Supplied passage:
William Artaud, Dr. Samuel Parr, before 1804, oil on canvas, Warwickshire Museum
The "Whig Johnson" appears very much a product of English society like the more famous Samuel. There's nothing in his written work that commands attention unless personally interested in the period. But in his time was hyper-connected and politically influential.
It's not for his ornamental value. Though to be fair, I can't comment on Artaud's virtues as a portraitist. Which is the point. Pre-modern art and writing is at our fingertips in a historically unprecedented way. This painting took 30 seconds to find. Searchable full text of his written work about a minute.

Dataset entries
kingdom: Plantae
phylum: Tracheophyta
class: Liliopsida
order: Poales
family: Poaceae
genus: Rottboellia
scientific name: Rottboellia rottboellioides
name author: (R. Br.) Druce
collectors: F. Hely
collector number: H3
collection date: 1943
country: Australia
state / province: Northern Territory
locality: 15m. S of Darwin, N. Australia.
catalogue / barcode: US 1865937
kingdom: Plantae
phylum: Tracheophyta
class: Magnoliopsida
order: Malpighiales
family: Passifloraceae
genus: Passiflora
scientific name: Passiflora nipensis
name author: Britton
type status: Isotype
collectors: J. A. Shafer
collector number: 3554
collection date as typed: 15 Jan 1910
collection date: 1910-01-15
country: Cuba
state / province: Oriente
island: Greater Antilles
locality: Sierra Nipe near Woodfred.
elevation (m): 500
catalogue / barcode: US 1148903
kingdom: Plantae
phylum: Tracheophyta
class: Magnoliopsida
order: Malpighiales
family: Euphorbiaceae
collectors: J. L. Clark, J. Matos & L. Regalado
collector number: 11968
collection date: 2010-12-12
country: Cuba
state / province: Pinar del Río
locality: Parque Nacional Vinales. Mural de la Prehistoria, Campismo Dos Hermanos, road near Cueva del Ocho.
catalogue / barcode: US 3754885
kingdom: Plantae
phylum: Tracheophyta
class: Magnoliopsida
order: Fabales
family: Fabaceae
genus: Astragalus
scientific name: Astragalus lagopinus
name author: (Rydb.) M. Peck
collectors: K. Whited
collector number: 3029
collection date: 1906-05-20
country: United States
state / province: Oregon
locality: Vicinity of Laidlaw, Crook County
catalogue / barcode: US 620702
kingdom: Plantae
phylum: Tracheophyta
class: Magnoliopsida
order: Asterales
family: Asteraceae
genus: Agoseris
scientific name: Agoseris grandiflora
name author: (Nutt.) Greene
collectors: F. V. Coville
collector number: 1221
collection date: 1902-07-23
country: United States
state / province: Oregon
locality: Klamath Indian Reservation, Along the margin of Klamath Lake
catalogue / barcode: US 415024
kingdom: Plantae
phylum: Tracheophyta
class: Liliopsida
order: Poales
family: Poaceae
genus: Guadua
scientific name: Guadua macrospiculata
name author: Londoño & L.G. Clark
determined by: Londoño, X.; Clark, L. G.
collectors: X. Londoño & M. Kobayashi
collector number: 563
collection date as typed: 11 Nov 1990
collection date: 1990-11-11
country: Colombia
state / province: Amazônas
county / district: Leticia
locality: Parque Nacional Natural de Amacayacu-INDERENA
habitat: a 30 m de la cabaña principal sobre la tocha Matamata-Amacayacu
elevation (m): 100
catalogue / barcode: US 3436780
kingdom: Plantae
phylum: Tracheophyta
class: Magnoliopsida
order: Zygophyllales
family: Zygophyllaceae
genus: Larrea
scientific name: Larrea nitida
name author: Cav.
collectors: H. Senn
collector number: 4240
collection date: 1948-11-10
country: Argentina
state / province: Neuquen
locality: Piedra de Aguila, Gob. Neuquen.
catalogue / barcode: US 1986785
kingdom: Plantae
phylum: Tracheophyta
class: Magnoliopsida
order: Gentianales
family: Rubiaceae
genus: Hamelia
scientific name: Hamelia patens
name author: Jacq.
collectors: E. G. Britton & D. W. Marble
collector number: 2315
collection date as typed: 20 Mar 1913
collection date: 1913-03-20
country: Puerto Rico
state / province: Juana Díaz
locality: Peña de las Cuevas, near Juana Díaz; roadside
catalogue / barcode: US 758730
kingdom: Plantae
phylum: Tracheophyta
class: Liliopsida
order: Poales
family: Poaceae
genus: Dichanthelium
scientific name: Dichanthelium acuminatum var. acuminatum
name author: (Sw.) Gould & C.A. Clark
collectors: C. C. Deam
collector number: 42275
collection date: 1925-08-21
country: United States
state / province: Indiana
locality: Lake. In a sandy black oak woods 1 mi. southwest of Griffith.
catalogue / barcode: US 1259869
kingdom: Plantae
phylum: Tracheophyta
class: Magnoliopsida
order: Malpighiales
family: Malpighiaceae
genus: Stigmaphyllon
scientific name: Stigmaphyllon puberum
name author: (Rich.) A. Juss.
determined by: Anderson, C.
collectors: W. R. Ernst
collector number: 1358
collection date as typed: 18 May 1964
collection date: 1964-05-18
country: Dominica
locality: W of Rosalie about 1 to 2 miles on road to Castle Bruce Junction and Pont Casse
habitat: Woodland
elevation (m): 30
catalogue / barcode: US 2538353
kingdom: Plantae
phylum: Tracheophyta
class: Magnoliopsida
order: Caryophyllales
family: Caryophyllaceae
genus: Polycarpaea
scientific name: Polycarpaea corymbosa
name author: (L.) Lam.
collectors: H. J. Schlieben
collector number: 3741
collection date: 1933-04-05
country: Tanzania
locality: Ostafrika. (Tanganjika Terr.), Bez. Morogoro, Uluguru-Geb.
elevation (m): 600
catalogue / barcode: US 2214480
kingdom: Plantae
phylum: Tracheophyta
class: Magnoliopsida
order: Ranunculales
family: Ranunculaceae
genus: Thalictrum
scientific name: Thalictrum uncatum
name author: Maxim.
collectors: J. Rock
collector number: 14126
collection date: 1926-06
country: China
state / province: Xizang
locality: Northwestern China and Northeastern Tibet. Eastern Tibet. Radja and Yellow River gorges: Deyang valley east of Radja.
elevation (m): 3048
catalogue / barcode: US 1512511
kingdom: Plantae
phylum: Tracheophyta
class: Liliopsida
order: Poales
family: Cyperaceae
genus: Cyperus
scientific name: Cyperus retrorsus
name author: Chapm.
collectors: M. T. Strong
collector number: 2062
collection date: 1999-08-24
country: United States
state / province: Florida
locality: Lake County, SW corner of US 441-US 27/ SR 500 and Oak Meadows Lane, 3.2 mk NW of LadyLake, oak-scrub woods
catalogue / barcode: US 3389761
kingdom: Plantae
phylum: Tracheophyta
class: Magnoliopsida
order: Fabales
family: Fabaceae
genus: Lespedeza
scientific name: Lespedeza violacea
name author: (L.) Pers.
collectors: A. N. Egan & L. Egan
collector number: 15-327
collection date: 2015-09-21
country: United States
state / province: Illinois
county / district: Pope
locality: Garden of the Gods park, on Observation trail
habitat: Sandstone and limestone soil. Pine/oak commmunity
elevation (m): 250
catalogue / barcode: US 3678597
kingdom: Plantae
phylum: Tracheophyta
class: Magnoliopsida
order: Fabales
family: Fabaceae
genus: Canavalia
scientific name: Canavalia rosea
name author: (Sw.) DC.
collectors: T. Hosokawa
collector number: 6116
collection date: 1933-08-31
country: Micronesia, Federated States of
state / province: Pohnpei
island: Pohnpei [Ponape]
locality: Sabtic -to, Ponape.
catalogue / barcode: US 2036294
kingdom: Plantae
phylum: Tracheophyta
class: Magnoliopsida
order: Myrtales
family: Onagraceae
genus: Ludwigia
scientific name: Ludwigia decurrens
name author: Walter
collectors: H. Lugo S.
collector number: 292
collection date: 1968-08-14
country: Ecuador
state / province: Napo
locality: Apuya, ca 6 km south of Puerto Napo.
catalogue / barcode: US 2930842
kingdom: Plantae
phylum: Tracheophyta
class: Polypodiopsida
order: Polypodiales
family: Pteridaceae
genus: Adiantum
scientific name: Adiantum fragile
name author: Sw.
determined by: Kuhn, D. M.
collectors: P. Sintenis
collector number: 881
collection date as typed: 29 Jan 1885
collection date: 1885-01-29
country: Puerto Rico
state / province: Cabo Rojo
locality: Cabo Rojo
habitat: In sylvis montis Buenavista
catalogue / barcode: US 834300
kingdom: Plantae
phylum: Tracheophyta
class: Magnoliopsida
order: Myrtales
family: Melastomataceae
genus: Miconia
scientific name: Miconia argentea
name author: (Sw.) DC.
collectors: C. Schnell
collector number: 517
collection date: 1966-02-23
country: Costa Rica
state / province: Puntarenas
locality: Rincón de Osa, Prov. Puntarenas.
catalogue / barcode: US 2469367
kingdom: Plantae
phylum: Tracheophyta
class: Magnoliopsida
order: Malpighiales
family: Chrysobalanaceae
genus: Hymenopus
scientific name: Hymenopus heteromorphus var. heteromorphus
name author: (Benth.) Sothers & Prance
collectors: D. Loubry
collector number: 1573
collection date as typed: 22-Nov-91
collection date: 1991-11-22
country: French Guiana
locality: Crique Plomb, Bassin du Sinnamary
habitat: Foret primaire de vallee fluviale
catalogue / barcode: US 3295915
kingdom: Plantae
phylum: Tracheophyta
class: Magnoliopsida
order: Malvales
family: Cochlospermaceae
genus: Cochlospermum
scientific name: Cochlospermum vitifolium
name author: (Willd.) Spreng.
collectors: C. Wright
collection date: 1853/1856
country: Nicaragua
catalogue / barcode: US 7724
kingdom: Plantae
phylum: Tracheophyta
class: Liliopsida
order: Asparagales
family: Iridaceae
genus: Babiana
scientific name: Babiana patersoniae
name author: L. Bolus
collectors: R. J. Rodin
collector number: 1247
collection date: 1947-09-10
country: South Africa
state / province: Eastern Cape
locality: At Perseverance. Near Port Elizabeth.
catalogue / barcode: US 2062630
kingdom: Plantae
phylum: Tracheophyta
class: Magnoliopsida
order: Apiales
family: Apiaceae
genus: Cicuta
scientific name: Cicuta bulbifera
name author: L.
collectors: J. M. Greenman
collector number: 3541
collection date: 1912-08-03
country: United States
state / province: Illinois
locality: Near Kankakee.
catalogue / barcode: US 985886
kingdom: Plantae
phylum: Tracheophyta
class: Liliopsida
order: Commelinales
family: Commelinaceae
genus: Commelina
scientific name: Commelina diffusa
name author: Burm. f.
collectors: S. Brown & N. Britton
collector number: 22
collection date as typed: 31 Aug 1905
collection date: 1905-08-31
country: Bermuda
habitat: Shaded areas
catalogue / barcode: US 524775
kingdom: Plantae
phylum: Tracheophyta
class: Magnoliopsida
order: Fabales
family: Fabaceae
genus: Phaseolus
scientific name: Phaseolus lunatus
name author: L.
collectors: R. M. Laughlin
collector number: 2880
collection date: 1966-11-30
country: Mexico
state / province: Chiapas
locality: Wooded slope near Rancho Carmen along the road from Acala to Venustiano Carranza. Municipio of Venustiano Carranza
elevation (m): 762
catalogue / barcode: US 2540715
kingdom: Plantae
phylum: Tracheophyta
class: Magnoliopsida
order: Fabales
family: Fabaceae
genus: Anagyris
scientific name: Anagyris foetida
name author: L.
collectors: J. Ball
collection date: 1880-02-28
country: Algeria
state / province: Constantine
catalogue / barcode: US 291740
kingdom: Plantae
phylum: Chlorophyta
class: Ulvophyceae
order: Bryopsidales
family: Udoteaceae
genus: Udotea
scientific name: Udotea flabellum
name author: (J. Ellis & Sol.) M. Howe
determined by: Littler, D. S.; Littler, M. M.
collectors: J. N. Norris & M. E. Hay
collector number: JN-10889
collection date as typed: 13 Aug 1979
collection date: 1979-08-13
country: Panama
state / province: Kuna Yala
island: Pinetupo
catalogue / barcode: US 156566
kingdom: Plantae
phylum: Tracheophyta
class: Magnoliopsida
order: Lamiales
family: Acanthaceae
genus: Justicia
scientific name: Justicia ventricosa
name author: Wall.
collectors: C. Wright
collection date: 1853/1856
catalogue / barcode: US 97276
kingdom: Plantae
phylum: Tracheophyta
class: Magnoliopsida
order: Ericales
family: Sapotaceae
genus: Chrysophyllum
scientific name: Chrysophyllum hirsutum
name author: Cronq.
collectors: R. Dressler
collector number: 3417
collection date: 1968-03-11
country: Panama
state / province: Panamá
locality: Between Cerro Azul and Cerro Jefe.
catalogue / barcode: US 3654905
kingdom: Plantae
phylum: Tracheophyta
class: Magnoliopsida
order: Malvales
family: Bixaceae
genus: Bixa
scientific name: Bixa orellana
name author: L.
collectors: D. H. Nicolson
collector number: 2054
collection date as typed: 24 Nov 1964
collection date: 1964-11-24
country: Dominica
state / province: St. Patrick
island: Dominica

Check your understanding:
**A)** In the passage on the Samuel Parr portrait, how long did it take to find the painting?
**B)** Carry the passage on the Samuel Parr portrait forward, starting after its final sentence.

Numbered responses:
**A)** 30 seconds.

**B)**
The eighteenth century wasn't saturated in words and images like our culture. The NPCs may be moving in a pre-literate direction, but that's more ironic than anything. The idea that [all the information is there], that "fact checking" is a matter of clicks, would be shocking to a Parr or a J.O. Books were expensive and libraries small. It's one of the things that helped form a the canons that shape the high end of a culture. Way more literate people read the same things. And way less stuff got "into print". What I'm doing - writing for <1000 readers on a regular basis - was extremely difficult. Then consider how many people are writing for small groups on the internet...
The point is that searching for word frequency in premodernity is different from the present. Now we can track global internet usage and track popularity. Back then, a lot of popular stuff didn't make it into print. There's no way to know how resonant Parr's usage would have been with his audience. The J.O. pamphlet from the 1770s and Parr's sermon in the 1780s are only two "sources" in modern terms. But they suggest the word may have been less obscure than it appears now.
The memoir. Presumably this makes the unimaginatively named Johnstone the Whig Boswell? It's interesting how much "important" English stuff didn't survive the collapse of imperial power.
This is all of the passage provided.